# YOUR TASK
Every line of the records that holds the word "macOS" should be copied out.

ENTRIES SUPPLIED Block Start

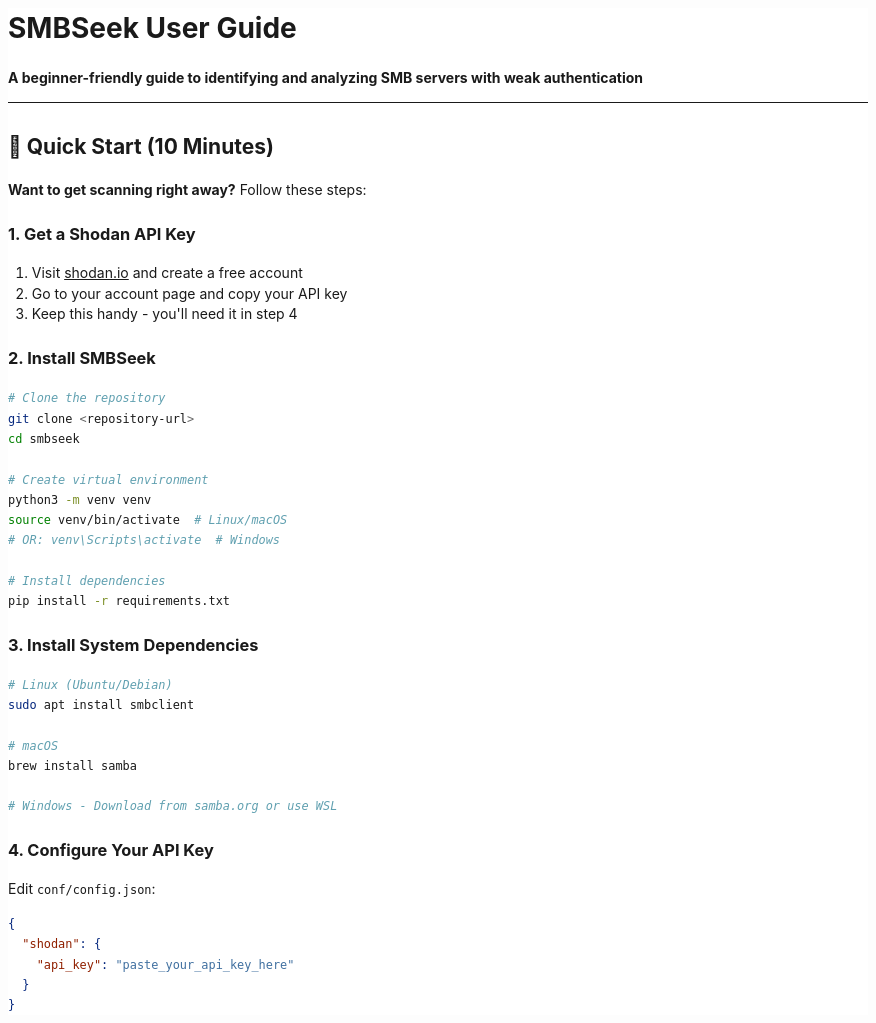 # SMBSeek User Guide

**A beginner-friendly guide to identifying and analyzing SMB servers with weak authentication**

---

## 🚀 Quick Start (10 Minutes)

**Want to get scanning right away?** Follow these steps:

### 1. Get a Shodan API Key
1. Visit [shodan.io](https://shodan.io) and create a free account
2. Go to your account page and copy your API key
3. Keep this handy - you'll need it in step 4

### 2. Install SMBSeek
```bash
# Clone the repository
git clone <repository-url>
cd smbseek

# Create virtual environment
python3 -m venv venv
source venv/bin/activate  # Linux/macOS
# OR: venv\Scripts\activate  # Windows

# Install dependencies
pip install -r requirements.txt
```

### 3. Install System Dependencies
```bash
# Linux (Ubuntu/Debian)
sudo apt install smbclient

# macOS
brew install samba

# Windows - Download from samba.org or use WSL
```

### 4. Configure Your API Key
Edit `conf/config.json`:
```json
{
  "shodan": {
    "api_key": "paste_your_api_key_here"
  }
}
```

ENTRIES SUPPLIED Block End
ENTRIES SUPPLIED Block Start

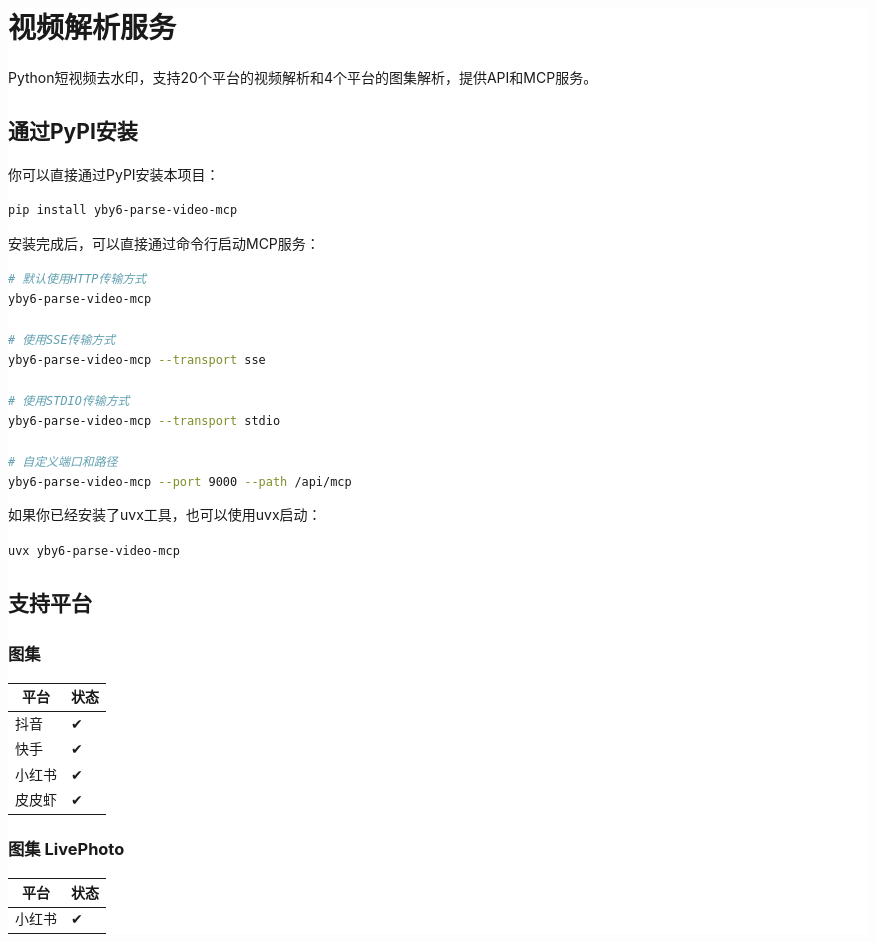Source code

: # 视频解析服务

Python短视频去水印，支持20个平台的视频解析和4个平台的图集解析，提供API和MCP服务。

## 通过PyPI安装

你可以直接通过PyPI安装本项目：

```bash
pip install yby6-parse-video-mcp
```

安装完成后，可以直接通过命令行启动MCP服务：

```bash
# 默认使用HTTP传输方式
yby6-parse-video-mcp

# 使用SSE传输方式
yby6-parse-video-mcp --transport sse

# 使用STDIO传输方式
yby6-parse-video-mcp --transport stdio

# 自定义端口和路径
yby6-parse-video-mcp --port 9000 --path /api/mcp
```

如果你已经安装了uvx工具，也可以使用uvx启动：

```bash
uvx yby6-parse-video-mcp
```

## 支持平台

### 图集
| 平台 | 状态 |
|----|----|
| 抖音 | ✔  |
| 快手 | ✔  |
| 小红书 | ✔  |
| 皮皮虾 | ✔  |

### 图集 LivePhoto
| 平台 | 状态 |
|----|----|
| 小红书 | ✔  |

ENTRIES SUPPLIED Block End

# COMPLETED EXERCISE
source venv/bin/activate  # Linux/macOS
# macOS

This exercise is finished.